──────── Records for this exercise

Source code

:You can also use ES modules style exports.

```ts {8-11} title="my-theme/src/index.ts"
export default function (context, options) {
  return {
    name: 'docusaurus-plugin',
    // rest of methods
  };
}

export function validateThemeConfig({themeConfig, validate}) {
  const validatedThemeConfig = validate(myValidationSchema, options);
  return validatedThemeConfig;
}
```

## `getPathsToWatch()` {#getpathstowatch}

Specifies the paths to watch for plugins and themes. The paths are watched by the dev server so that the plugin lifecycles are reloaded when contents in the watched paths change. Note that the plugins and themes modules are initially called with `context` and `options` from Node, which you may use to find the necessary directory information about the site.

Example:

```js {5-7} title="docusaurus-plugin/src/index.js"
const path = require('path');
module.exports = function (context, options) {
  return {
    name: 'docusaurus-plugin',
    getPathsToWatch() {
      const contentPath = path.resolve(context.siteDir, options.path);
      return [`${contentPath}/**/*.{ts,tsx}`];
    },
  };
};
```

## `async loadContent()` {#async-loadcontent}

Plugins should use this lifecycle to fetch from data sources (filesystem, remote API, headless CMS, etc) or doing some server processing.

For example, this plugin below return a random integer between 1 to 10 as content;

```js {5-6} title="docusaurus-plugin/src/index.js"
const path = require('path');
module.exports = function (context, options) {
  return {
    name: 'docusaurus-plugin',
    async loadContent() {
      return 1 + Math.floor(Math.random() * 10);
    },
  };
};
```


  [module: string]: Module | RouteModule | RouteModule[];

────────────────

- [Exercise directions]: Which lines in the data above hold the word "random"? Return each of them.

- [Output]:
For example, this plugin below return a random integer between 1 to 10 as content;
      return 1 + Math.floor(Math.random() * 10);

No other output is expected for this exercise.